Logiquement, les ressources humaines souffrent de la même tendance. Dix juges pour 100 000 habitants en 2019 en France. Un ratio de 1 pour 10 000, le quatrième plus faible des États membres. Et si le nombre d’avocats est dix fois plus élevé pour le même échantillon, il est encore l’un des plus faibles du continent, le huitième précisément. Conséquence, en 2019, le temps d’attente pour trancher en première instance une affaire frôle les 400 jours en France. Il est de moins de 200 jours dans 16 pays de l’UE. À l’heure de la crise sanitaire ces mauvaises données pourraient être contrebalancées par une numérisation avancée des pratiques judiciaires. Encore loupé.

La justice française mal-classée en Europe

 

Selon la Commission européenne, la France est à la traîne sur cet enjeu aussi : 3,5/10. Pas de bonnet d’âne mais presque. Ainsi il était encore impossible en France, en 2019, de faire parvenir des preuves au format numérique uniquement quel que soit le type d’affaire, quand cela était déjà le cas dans 20 États membres.

De la même manière, les Français, en comparaison avec leurs voisins, n’ont, d’après la Commission européenne, qu’un accès limité en ligne aux décisions judiciaires, et ne peuvent que difficilement entamer ou suivre des procédures sur internet. En revanche, la France est le seul État européen à ne pas réclamer de droit de greffe pour entamer une procédure judiciaire dans une affaire relevant du droit de la consommation (selon l’exemple retenu par la Commission européenne). La justice française paraît ainsi plus abordable financièrement pour les plus démunis, ce qui n’est pas la moindre des qualités pour un État de droit.

La justice française mal-classée en Europe

Une indépendance difficile à juger

Enfin, à l’heure de la mise en examen du ministre de la Justice française et la multiplication des débats quant à la réelle indépendance de l’institution judiciaire, la Commission européenne s’est aussi penchée sur cette épineuse problématique. L’indépendance de la justice, explique-t-elle, est « une exigence découlant du principe de protection juridictionnelle effective établi à l’article 19 du Traité de l’Union européenne (TUE) et du droit à un recours effectif devant une cour ou un tribunal énoncé à l’article 47 de la Charte des droits fondamentaux de l’UE ». Elle est aussi, ajoute-t-elle, « un facteur de nature à favoriser la croissance, tandis que la perception d’un manque d’indépendance peut décourager l’investissement ».
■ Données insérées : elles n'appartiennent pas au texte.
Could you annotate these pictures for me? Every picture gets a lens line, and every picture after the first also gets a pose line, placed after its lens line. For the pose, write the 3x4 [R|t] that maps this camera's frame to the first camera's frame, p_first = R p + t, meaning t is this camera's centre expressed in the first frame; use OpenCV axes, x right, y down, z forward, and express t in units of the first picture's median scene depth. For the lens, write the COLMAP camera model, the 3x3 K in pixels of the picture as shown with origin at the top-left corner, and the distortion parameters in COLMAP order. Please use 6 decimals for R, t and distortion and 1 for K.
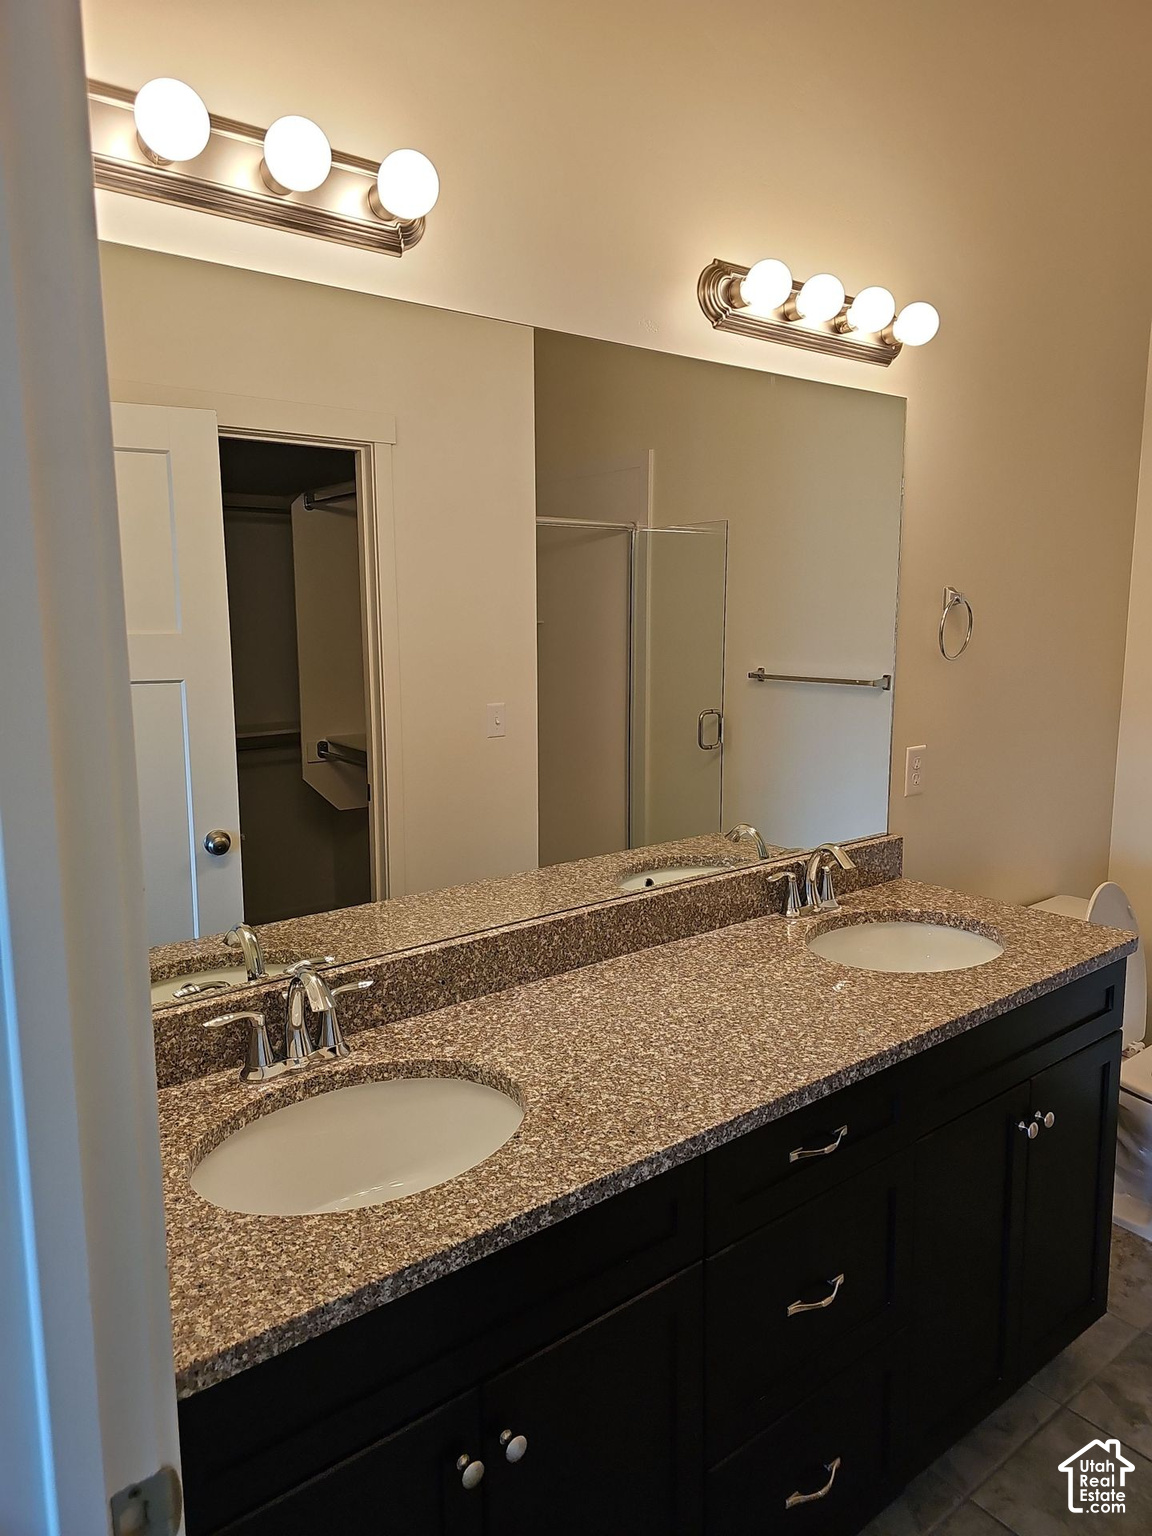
lens RADIAL K [[1021.8, 0, 577.1], [0, 1021.8, 771.7], [0, 0, 1]] dist [0.068217, -0.029449]
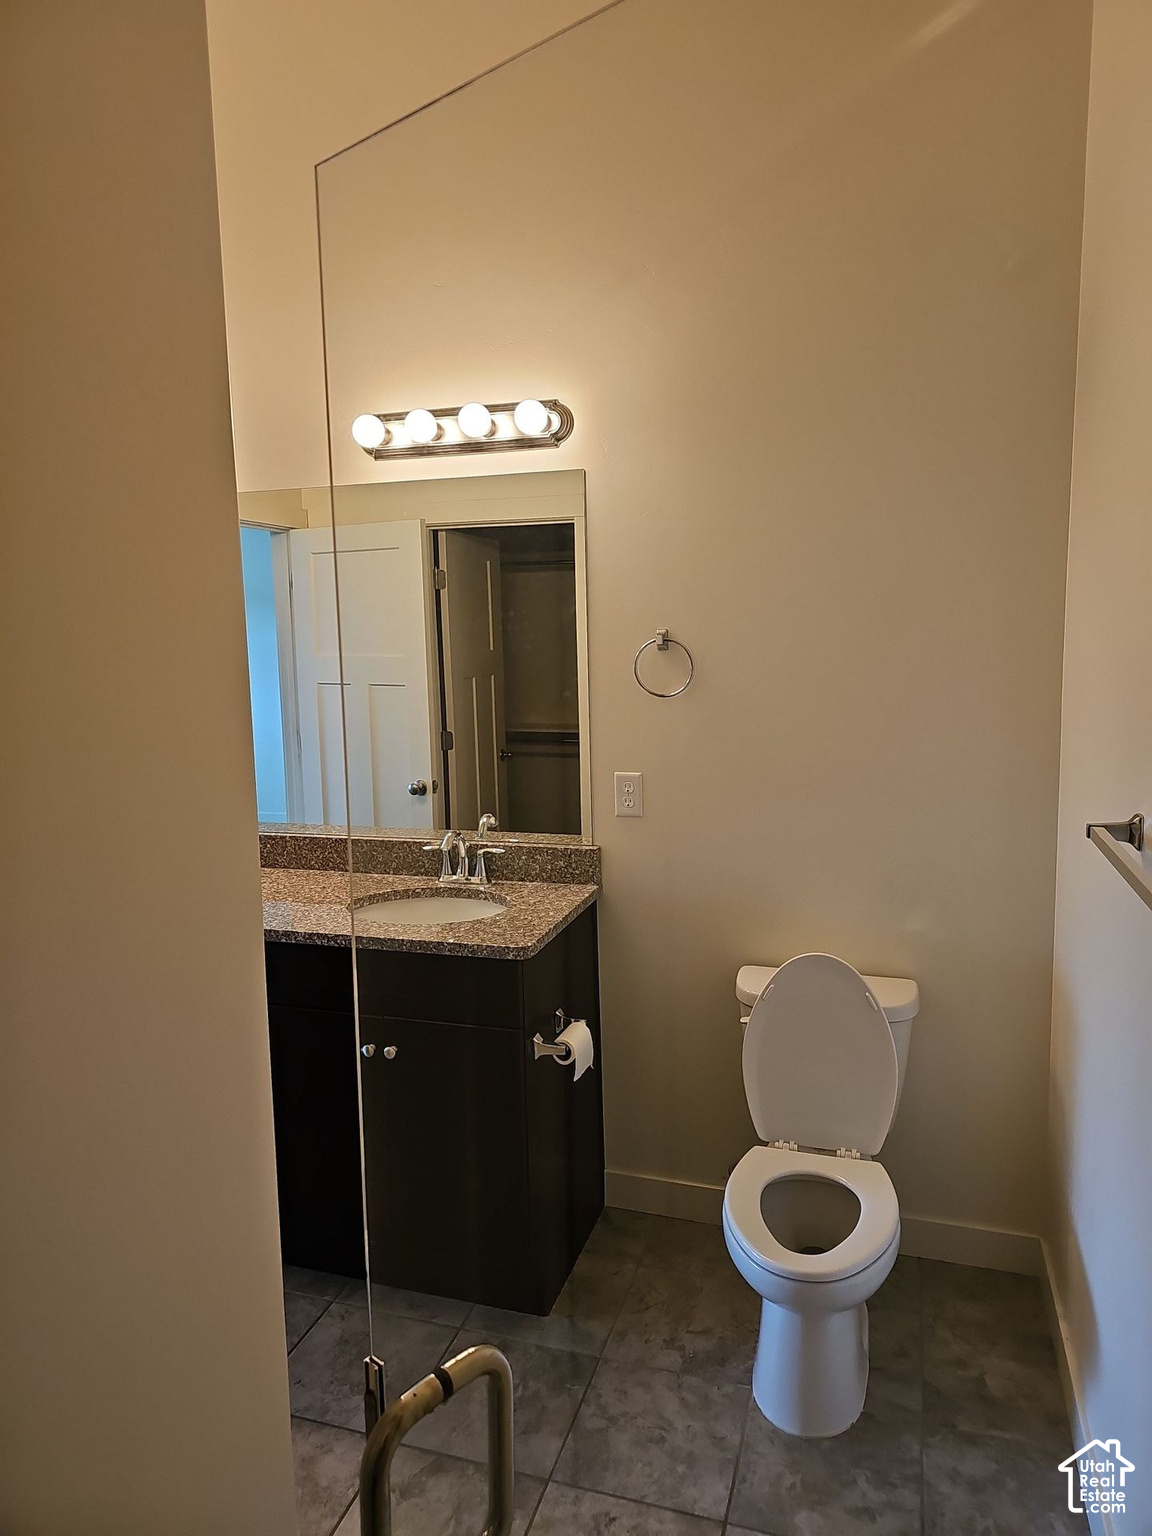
lens RADIAL K [[1021.8, 0, 575.0], [0, 1021.8, 761.4], [0, 0, 1]] dist [0.068217, -0.029449]
pose [[0.547563, 0.102290, -0.830489, 1.222418], [-0.113200, 0.992431, 0.047600, -0.082100], [0.829072, 0.067947, 0.554998, 0.354675]]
Difficile néanmoins de statuer précisément du réel niveau d’indépendance de la justice dans chacun des États membres. Qu’en est-il alors de la perception des citoyens, premiers intéressés par la question ? D’après le tableau de bord de la Commission européenne, et une enquête d’opinion menée à l’échelle du continent, les Français, à rebours de l’impression véhiculée notamment par les réseaux sociaux, considèrent plutôt positivement l’indépendance de leur système judiciaire. Ils sont près de 60 % à l’estimer « bonne » ou « très bonne ». C’est bien moins, certes, que les Finlandais ou Danois, ou plus de 80 % de la population a un avis positif sur la justice de leur pays, mais c’est beaucoup mieux qu’en Pologne ou en Hongrie, deux pays souvent pointés du doigt pour leurs atteintes à l’État de droit, ou les avis positifs plafonnent à 20 %. Cependant, comme un dernier clin d’œil cruel pour la France, l’ultime graphique de ce tableau de bord – qui en comprend 58 – relatif à l’indépendance des barreaux et des avocats en 2020, place l’Hexagone en dernière position continentale. Impossible, cette fois-ci, d’échapper au bonnet d’âne.